◆ Records for this exercise ◆
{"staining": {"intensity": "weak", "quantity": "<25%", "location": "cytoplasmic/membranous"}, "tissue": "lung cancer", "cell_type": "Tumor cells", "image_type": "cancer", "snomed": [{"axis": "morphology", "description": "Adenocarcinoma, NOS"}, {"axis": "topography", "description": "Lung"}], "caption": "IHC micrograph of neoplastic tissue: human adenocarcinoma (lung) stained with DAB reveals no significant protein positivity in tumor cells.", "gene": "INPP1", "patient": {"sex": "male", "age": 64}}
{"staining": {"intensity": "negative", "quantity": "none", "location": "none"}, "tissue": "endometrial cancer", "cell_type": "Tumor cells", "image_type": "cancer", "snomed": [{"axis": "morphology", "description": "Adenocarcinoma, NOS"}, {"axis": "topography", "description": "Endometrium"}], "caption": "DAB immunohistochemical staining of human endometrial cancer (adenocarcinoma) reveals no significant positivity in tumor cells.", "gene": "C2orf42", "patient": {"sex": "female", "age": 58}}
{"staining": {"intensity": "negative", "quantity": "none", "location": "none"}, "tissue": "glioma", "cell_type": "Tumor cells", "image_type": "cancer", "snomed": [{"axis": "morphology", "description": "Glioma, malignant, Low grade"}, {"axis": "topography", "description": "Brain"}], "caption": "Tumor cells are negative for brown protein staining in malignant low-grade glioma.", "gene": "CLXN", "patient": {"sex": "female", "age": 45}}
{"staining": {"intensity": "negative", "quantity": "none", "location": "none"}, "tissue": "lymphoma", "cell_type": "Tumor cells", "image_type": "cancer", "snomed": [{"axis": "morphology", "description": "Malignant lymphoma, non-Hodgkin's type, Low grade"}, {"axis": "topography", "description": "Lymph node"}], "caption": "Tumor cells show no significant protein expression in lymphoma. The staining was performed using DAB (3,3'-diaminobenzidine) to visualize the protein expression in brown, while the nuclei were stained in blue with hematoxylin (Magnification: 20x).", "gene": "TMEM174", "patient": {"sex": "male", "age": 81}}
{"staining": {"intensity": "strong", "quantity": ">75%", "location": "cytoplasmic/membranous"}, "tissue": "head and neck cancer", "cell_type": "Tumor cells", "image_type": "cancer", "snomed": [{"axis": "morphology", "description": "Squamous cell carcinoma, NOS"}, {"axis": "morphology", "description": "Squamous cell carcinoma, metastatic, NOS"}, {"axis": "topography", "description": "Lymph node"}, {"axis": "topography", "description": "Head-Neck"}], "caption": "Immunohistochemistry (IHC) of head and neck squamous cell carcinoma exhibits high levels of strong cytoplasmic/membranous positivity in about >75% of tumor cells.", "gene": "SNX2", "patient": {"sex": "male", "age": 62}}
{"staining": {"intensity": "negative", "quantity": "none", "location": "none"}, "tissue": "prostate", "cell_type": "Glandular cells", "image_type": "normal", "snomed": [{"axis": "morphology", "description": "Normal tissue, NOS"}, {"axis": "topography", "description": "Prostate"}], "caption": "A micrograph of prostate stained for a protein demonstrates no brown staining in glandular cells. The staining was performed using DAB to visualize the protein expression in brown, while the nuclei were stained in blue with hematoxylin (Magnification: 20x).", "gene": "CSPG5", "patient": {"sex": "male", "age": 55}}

◆ Problem description ◆
Print out the full listing above, word for word.

◆ Your response ◆
{"staining": {"intensity": "weak", "quantity": "<25%", "location": "cytoplasmic/membranous"}, "tissue": "lung cancer", "cell_type": "Tumor cells", "image_type": "cancer", "snomed": [{"axis": "morphology", "description": "Adenocarcinoma, NOS"}, {"axis": "topography", "description": "Lung"}], "caption": "IHC micrograph of neoplastic tissue: human adenocarcinoma (lung) stained with DAB reveals no significant protein positivity in tumor cells.", "gene": "INPP1", "patient": {"sex": "male", "age": 64}}
{"staining": {"intensity": "negative", "quantity": "none", "location": "none"}, "tissue": "endometrial cancer", "cell_type": "Tumor cells", "image_type": "cancer", "snomed": [{"axis": "morphology", "description": "Adenocarcinoma, NOS"}, {"axis": "topography", "description": "Endometrium"}], "caption": "DAB immunohistochemical staining of human endometrial cancer (adenocarcinoma) reveals no significant positivity in tumor cells.", "gene": "C2orf42", "patient": {"sex": "female", "age": 58}}
{"staining": {"intensity": "negative", "quantity": "none", "location": "none"}, "tissue": "glioma", "cell_type": "Tumor cells", "image_type": "cancer", "snomed": [{"axis": "morphology", "description": "Glioma, malignant, Low grade"}, {"axis": "topography", "description": "Brain"}], "caption": "Tumor cells are negative for brown protein staining in malignant low-grade glioma.", "gene": "CLXN", "patient": {"sex": "female", "age": 45}}
{"staining": {"intensity": "negative", "quantity": "none", "location": "none"}, "tissue": "lymphoma", "cell_type": "Tumor cells", "image_type": "cancer", "snomed": [{"axis": "morphology", "description": "Malignant lymphoma, non-Hodgkin's type, Low grade"}, {"axis": "topography", "description": "Lymph node"}], "caption": "Tumor cells show no significant protein expression in lymphoma. The staining was performed using DAB (3,3'-diaminobenzidine) to visualize the protein expression in brown, while the nuclei were stained in blue with hematoxylin (Magnification: 20x).", "gene": "TMEM174", "patient": {"sex": "male", "age": 81}}
{"staining": {"intensity": "strong", "quantity": ">75%", "location": "cytoplasmic/membranous"}, "tissue": "head and neck cancer", "cell_type": "Tumor cells", "image_type": "cancer", "snomed": [{"axis": "morphology", "description": "Squamous cell carcinoma, NOS"}, {"axis": "morphology", "description": "Squamous cell carcinoma, metastatic, NOS"}, {"axis": "topography", "description": "Lymph node"}, {"axis": "topography", "description": "Head-Neck"}], "caption": "Immunohistochemistry (IHC) of head and neck squamous cell carcinoma exhibits high levels of strong cytoplasmic/membranous positivity in about >75% of tumor cells.", "gene": "SNX2", "patient": {"sex": "male", "age": 62}}
{"staining": {"intensity": "negative", "quantity": "none", "location": "none"}, "tissue": "prostate", "cell_type": "Glandular cells", "image_type": "normal", "snomed": [{"axis": "morphology", "description": "Normal tissue, NOS"}, {"axis": "topography", "description": "Prostate"}], "caption": "A micrograph of prostate stained for a protein demonstrates no brown staining in glandular cells. The staining was performed using DAB to visualize the protein expression in brown, while the nuclei were stained in blue with hematoxylin (Magnification: 20x).", "gene": "CSPG5", "patient": {"sex": "male", "age": 55}}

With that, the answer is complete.